WORK TO COMPLETE: Write out every one of the records below word for word, but leave the pictures out of your answer.
··· WORKING DATA ···
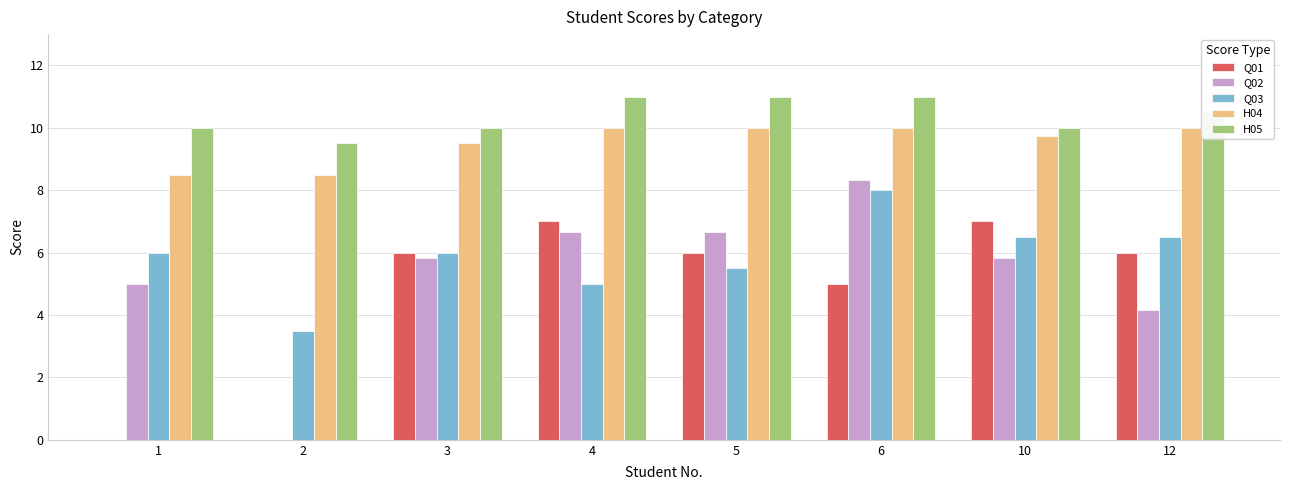

Reading left to right, transcribe all the data shown in this chart.

Q01: 0.0	0.0	6.0	7.0	6.0	5.0	7.0	6.0
Q02: 5.0	0.0	5.8	6.7	6.7	8.3	5.8	4.2
Q03: 6.0	3.5	6.0	5.0	5.5	8.0	6.5	6.5
H04: 8.5	8.5	9.5	10.0	10.0	10.0	9.8	10.0
H05: 10.0	9.5	10.0	11.0	11.0	11.0	10.0	10.5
···
ANSWER BOX:
Reading left to right, transcribe all the data shown in this chart.

Q01: 0.0	0.0	6.0	7.0	6.0	5.0	7.0	6.0
Q02: 5.0	0.0	5.8	6.7	6.7	8.3	5.8	4.2
Q03: 6.0	3.5	6.0	5.0	5.5	8.0	6.5	6.5
H04: 8.5	8.5	9.5	10.0	10.0	10.0	9.8	10.0
H05: 10.0	9.5	10.0	11.0	11.0	11.0	10.0	10.5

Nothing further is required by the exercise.